Alleged reports of compromised emails began appearing as early as October.
“Not handled well.” This was how one user described the revelations brought forth by Cointelegraph on Dec. 14 regarding the leak of 5.7 million Gemini customers’ email addresses and partial phone numbers. Shortly after publication, multiple users reached out to Cointelegraph alleging that the leak, which Gemini attributes to a “third-party incident,” happened much earlier than initially understood.
Mysterious reports of users receiving targeted phishing emails began surfacing on the official r/Gemini subreddit in the weeks prior. In one thread dating back to November, Redditor u/DaveJonesBones claimed that the received a targeted phishing email from an address that was only registered on Gemini:
“It promoted a Cyberbroker NFT drop using Opensea branding. I think I also received one last month, but I deleted it without reading it. Today, I got the hump because I’d specifically opted-out to all marketing emails from Gemini.”

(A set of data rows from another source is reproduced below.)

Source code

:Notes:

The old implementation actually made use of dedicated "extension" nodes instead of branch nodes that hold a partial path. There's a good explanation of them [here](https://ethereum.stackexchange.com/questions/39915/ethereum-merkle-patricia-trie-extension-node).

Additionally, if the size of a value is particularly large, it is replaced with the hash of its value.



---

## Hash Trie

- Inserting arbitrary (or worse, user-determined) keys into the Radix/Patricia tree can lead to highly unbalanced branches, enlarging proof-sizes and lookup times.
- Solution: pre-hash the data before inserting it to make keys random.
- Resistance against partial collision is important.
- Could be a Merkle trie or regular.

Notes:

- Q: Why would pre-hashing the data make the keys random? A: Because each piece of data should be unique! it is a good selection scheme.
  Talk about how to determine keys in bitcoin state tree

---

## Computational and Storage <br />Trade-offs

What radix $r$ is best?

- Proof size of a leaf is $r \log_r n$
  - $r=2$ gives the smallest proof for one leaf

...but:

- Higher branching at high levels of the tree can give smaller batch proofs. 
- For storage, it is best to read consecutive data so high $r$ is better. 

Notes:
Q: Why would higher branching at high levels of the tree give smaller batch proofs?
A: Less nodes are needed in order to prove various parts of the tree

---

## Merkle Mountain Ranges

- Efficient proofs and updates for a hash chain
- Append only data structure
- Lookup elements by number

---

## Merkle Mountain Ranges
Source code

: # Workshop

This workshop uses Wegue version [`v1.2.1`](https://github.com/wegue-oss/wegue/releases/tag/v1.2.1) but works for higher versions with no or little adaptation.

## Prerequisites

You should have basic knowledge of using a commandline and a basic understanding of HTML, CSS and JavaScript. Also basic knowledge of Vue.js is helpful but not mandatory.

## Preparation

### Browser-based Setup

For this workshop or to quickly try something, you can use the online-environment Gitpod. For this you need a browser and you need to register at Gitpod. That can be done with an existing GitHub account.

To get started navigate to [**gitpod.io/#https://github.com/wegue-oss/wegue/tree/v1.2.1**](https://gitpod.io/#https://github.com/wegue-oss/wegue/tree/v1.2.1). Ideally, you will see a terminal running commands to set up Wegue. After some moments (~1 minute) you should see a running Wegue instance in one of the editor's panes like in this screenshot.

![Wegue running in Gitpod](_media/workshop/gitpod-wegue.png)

To which a Gemini representative responded:
“Reporting this to our security team. Thank you for letting us know.”
In another thread titled “Gemini is compromised. Gemini user data is being used for complex phishing attempts” from two weeks prior, u/Exit_127 claimed they received a phishing email from a MetaMask imposter regarding the need to “sync my wallet due to the merge.” The user also claimed that “I use email aliases so each online account has a specific email linked to it. This phishing attempt went to the email used by and only by my Gemini account.”
A similar thread by u/Opfu the prior week claimed that Gemini was already aware of the breach. As told by u/Opfu:
“I just got an email claiming that my Exodus wallet was linked to the Binance exchange from Bermuda (phishing of course). I ONLY use that particular email address at Gemini. When I asked Gemini, they confirmed a breach at a third-party vendor. Customer emails and partial phone numbers. When I asked if they were planning on informing users, they said thanks for the feedback.”
Another user responded:
“The same thing happened to me as well. The email was definitely a phishing attempt. I was so confused how Exodus got my Gemini email address as well, so knew there must have been some compromised at some point…”
In an official statement, Gemini wrote that “no Gemini account information or systems were impacted as a result of this third-party incident, and all funds and customer accounts remain secure.” It also warned of “increased phishing campaigns” as a result of the third-party breach. The blog post did not mention the date of the security incident. Prior to publication, Cointelegraph reached out to a Gemini spokesperson, who declined to comment on the matter.